The foolish public receiver apparently found someone with a lot of money who was more of a fool than him to lend him the cash to pay his no doubt exorbitant fees and squander a quarter mil or so in the completely wasted effort of generating engineers drawings for a seismic retrofit that will never happen. Interestingly, that second gentleman was also of Indian descent and apparently a very wealthy hotel owner, who was probably shocked when he became, by default, the owner of the tar baby project, after the public receiver's useless expenditures zeroed out Eladia Laines’s equity in the disaster. I don't think that he ever had any intention of getting involved with actual work on the property.

So, more years pass by with no one lifting a finger to work on the place (except for emergency demolition work on the cornice at the top of the building which was starting to fall onto the sidewalk below, fortunately without any injuries), and then along comes the next naif to try on this millstone around her neck.

The absolute wrong-headedness of Ms. Shankar's approach to the project is laughably obvious in her quotes in the article, where she says, “I think people are going to be really impressed with the caliber of this team.” Of course these “experts” are going to tell her that the project is feasible; to do otherwise is to turn away highly profitable work!

I predict that the “team” of top flight “experts” will cost her so much that the project will be in more debt then it will ever be able to pay off before they even break ground!

This and previous articles can be read at:


  1. George Dorner January 23, 2023

    As I have remarked before, the Palace site is the ideal spot to build the new courthouse.
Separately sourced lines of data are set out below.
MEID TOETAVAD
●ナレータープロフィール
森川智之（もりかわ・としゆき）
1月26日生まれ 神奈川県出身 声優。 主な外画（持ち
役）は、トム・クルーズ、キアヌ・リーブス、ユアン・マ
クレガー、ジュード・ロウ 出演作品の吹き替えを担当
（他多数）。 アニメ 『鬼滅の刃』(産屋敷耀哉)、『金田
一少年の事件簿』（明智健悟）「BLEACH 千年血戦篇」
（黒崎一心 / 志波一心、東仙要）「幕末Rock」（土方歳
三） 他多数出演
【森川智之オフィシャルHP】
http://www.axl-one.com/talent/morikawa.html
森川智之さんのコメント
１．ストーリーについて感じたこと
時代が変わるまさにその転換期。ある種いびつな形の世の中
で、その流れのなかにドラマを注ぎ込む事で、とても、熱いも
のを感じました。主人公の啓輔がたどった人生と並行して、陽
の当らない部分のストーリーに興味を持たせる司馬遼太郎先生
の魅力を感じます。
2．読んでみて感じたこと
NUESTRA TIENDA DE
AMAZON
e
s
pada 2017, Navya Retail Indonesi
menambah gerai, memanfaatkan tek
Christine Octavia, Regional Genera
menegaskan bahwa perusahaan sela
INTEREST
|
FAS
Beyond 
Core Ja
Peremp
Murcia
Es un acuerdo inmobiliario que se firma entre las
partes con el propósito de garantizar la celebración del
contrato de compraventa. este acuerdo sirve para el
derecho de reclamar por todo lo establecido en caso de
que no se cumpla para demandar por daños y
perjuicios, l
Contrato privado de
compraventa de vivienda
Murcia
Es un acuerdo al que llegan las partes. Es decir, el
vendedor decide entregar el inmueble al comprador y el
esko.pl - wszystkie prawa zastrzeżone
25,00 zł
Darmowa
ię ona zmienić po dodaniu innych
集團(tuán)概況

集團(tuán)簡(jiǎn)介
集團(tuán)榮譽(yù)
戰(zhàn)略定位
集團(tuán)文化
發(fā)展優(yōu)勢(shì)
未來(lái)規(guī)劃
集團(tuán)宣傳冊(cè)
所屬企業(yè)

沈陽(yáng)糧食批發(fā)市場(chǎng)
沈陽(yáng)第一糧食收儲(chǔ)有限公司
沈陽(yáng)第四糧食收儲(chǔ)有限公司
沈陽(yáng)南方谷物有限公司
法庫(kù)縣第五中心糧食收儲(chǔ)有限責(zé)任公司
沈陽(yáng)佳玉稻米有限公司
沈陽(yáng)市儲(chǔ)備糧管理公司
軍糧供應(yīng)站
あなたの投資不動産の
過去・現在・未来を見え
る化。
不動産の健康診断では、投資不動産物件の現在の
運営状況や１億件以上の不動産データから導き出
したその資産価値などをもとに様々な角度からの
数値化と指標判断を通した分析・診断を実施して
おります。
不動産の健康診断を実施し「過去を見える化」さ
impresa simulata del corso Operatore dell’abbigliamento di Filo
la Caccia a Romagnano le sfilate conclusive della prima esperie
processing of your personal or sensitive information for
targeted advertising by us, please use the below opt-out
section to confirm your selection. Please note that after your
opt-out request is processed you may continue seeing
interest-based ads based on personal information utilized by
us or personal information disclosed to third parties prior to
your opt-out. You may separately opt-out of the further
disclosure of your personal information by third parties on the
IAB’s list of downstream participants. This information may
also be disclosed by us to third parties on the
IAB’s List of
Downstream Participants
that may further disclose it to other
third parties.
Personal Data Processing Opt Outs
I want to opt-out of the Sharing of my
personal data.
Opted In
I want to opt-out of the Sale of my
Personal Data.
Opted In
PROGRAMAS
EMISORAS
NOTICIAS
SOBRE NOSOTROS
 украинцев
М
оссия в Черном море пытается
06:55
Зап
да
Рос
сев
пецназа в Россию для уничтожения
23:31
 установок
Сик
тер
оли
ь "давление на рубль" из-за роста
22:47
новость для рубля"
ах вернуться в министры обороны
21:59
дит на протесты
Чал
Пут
The courthouses–new and old– could be connected by a second story bridge. Result: convenient weatherproof court services.

  2. Michael Geniella January 24, 2023

    I suspect the ‘team’ Mr. Arteaga mocks is far more qualified to assess the Palace’s fate than he and his fellow naysayers. Let’s see what they come up with before we trashed the determined efforts of Ms. Shankar to do something positive. A successful Palace project could transform the downtown, and make our community more liveable.

  3. Eric Sunswheat January 25, 2023

    Ms. Shankar‘s profile indicates she is adept at tax law financing restoration for category historical listed structures.
    If anyone can put lipstick on a money sucking pig of a renewal project, she is up at bat to restore what makes cents.